Die Reise des Papstes war vorab nicht angekündigt worden. Schon am Sonntag hatte der Papst Journalisten gegenüber seine Absicht bekräftigt, die Menschen im Erdbebengebiet zu trösten: „Und ich werde das privat tun, allein, als Priester, als Bischof, als Papst. Aber allein. So will ich es machen. Und ich wäre gern den Menschen nahe.“
Um kurz nach 9 Uhr fuhr Franziskus in einem Golf mit verdunkelten Scheiben in Amatrice vor und ging zuerst zur Behelfsschule. Sie ist rechtzeitig zum Beginn des Schuljahres Mitte September errichtet worden, nachdem die angeblich erdbebensichere Schule des Ortes am 24. August eingestürzt war. Etwa 250 Kinder werden in dem roten Container unterrichtet. Der Papst sprach eine halbe Stunde mit den Lehrern und Schülern; viele der Kinder schenkten ihm Zeichnungen vom Erdbeben. Draussen dann, von den Einwohnern von Amatrice umgeben, ein paar Worte des Papstes:
„In den ersten Tagen dieser vielen Schmerzen habe ich gedacht, dass es eher lästig für die Hilfe hier wäre, wenn ich hierhin kommen würde. Ich wollte nicht stören, darum habe ich ein bisschen Zeit verstreichen lassen, damit schon mal etwas wiederaufgebaut werden könnte, die Schule zum Beispiel. Aber von Anfang an habe ich gespürt, dass ich zu euch kommen musste! Einfach, um euch zu sagen, dass ich euch nahe bin. Dass ich euch nahe bin – das ist alles. Und ich bete für euch! Der Herr segne euch alle, die Madonna beschütze euch in diesem Moment der Trauer, des Schmerzes und der Prüfung.“
Der Papst betete auch ein Ave Maria mit den Anwesenden. „Gehen wir vorwärts – es gibt immer eine Zukunft. So viele liebe Menschen sind hier von uns gegangen, sind unter den Trümmern gestorben. Bitten wir die Madonna für sie, tun wir das alle zusammen! Ave Maria… Immer nach vorne sehen. Vorwärts, nur Mut! Und dass einer dem anderen helfe. Gemeinsam geht man besser, allein kommt man nicht vorwärts.“
Franziskus umarmte und tröstete viele der Anwesenden. Dann ging er in Begleitung des Bischofs von Rieti, Domenico Pompili, zur sogenannten Roten Zone. Dort führten ihn Feuerwehrleute durch die Trümmer, und er verweilte einen Moment in stillem Gebet. Dieses vom Erdbeben völlig verwüstete Gebiet ist aus Sicherheitsgründen abgesperrt.

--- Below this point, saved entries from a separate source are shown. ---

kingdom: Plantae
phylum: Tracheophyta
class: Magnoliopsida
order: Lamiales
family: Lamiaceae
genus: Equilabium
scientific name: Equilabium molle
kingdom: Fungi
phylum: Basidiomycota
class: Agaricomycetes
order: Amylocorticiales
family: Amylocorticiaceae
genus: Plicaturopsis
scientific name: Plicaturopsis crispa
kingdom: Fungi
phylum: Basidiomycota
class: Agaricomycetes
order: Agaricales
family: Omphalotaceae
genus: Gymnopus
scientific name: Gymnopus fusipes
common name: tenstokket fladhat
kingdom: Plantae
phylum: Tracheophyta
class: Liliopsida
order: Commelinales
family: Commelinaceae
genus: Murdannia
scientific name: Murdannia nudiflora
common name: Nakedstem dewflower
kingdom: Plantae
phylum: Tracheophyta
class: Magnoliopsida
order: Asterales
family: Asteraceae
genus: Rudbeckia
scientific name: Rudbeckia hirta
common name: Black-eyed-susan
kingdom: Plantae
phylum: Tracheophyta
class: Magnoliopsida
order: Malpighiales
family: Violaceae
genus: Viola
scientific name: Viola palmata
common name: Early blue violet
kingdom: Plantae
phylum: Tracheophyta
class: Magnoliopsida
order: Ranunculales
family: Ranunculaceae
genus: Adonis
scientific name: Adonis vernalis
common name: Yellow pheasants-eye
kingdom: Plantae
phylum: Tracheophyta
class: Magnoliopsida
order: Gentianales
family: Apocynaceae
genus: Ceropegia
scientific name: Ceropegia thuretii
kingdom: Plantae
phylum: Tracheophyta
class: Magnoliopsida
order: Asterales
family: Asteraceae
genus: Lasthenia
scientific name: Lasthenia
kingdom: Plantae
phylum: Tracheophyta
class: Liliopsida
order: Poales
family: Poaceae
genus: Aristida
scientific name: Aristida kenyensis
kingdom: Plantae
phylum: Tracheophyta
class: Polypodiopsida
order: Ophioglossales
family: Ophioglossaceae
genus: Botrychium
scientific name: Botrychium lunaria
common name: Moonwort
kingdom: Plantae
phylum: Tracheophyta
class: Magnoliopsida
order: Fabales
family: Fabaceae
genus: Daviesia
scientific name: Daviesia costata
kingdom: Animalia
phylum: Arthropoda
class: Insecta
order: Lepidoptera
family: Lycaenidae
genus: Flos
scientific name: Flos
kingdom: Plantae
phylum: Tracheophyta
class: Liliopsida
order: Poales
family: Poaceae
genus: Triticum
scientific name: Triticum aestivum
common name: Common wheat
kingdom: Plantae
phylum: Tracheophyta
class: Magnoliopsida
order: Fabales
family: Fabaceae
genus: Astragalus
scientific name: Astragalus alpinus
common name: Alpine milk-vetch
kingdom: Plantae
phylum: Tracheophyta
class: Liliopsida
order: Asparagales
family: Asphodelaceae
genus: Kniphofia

Später fuhr Franziskus mit dem Auto nach Accumuli, einen weiteren, vom Erdbeben betroffenen Ort; dort betete er vor den Ruinen der Franziskuskirche. Zum Mittagessen war er in Rieti, in einem Pflegeheim für chronisch Kranke und alte Menschen; viele von ihnen waren durch das Beben obdachlos geworden. Auch einen Stopp im Hauptquartier der Feuerwehrleute, die im Erdbebengebiet tätig sind, legte er ein. Beim Besuch eines Dorfes in den Marken kam es zu Unmut bei einigen Einwohnern, weil Sicherheitskräfte sie daran hinderten, den Papst zu begrüssen. Ausserdem war in der Region am frühen Nachmittag ein Nachbeben der Stärke 3,2 auf der Richterskala zu spüren.
„Wir Priester wussten nichts vom Papstbesuch“, sagt der Pfarrer von Amatrice, Savino d’Amelio. „Auf einmal sahen wir, dass da Sicherheitskräfte und Journalisten anrückten, und dann kam der Papst! Sein Treffen mit den Schulkindern war ein sehr schöner Moment… Dass er zu uns gekommen ist, damit hatten wir zwar gerechnet, aber als es dann passierte, war es doch unvorhergesehen – ein bisschen so wie das Erdbeben…“ Für die Menschen in seiner Pfarrei sei das eine „starke Emotion“ gewesen.
Etwa 250 Menschen wohnen in Amatrice immer noch in Zelten. Das Erdbeben hatte eine Stärke von 6,0 auf der Richterskala. Insgesamt liegt die Zahl der Todesopfer nach dem Erdbeben bei 290 Menschen. Die Aufräumarbeiten in Amatrice und anderen Ortschaften dauern an.